▸ **Metin**:
‘Kimyacının yaptığı çorba kesilmez!’

Kimya Bilimine Yön Veren 100 Bilim İnsanı arasına adını yazdıran Nilay Bereli, kimyanın hayatımızdaki yerini şu sözlerle özetledi... “Soluduğumuz havada, yediğimiz yemekte kocaman bir kimyasal denge içerisinde yaşıyoruz. Çorbanın terbiyesini yaparken bile arka planda tepkimeler gerçekleşiyor. Mesela gerçek bir kimyacının yaptığı çorba kesilmez. Çünkü kimyacı terbiyeye niye yumurta koyduğunu bilir!

Kimya pek çoğumuz için hala Hababam Sınıfı'nın laboratuvarı patlattığı sahneden kalma bomba etkili bir bilim dalı... Peki aslında ne işe yarıyor bu kimya? Hayatımızın neresinde? Yapılan araştırmalar, çalışmalar günlük yaşamımızı nasıl etkiliyor? Hangi gelişmeleri yaşıyoruz bu bilim insanları sayesinde?

Turkishtime tarafından yapılan bir araştırma ülkemizde "Kimya Bilimine Yön Veren 100 Bilim İnsanı"'nı belirledi. Hacettepe Üniversitesi Öğretim Üyesi Prof. Dr. Adil Denizli ise bu araştırmayı Türk bilimine kaynak sağlaması için yayına hazırladı. 2021 yılının Mayıs ayında yayınlanan bu kitabın ilk sayfasında Nobel ödüllü kimyacımız Prof. Dr. Aziz Sancar bulunuyor. Aziz Sancar, Türk kimyacılarının başarısını tüm dünyaya duyurması bakımından büyük önem taşıyan bir isim. Ancak bu kitapta onun dışında 99 bilim insanı daha yer alıyor ve bunlardan 29'u kadın. Kimya Bilimine Yön Veren 100 Türk araştırmasına imza atanlardan biri de Doç. Dr. Nilay Bereli. İsmini bu önemli araştırmacıların arasına yazdıran Bereli'ye yaptığı araştırmalar ve kimya hakkında merak ettiklerimizi sorduk....

▸ **Kayıtlar**:

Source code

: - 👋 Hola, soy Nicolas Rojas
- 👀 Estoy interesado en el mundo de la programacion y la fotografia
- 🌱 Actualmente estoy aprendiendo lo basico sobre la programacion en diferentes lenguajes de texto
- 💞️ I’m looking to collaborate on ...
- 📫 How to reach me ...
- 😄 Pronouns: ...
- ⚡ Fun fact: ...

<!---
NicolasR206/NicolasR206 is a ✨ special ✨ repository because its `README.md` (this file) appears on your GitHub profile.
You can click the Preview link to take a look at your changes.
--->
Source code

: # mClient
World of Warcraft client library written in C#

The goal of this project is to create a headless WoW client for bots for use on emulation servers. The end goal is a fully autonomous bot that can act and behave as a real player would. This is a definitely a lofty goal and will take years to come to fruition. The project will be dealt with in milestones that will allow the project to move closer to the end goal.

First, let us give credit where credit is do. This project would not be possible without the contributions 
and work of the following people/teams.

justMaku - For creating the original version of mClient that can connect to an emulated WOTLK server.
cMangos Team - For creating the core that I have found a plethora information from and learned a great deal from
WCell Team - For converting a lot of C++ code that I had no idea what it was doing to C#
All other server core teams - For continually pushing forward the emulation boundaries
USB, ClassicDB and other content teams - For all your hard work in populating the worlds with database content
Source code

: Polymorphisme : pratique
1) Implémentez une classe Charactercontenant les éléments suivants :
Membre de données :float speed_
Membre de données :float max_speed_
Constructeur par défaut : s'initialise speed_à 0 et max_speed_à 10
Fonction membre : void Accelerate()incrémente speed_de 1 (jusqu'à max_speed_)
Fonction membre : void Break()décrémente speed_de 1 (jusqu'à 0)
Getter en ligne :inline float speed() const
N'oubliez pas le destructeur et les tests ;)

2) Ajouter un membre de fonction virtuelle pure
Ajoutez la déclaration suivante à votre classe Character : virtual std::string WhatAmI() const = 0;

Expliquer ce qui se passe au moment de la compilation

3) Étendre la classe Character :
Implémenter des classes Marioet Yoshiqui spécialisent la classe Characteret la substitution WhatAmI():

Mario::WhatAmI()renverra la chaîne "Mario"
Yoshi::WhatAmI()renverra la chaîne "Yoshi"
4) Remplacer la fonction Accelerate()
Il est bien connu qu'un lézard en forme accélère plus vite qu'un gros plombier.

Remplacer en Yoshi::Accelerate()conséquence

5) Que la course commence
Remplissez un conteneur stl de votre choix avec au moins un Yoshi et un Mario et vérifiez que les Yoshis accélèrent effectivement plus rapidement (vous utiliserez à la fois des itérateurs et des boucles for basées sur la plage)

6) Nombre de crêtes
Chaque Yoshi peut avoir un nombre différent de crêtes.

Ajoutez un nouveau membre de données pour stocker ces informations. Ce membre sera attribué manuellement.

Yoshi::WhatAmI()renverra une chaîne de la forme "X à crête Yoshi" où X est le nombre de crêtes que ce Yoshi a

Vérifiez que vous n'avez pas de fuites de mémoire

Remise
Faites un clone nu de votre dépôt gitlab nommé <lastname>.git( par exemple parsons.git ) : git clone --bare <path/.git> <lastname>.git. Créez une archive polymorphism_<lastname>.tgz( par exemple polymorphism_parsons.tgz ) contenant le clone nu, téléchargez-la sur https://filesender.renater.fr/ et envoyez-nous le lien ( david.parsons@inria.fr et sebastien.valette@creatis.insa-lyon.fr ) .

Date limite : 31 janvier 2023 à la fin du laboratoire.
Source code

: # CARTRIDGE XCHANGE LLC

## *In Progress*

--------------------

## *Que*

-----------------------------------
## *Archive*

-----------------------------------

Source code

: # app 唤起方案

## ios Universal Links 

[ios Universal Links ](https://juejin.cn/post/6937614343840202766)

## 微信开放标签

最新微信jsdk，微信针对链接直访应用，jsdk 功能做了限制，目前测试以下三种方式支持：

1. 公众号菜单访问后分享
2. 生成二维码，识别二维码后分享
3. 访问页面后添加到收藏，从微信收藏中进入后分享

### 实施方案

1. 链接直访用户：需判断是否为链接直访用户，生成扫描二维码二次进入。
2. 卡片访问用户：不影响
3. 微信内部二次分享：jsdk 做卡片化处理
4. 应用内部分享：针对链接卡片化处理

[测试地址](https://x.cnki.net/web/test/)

▸ **Görev**:
Metinde adı geçen kişileri, metindeki sırasıyla yaz. Kayıtların metinle hiçbir ilgisi yok.

▸ **Görevin cevabı**:
Nilay Bereli, Adil Denizli, Aziz Sancar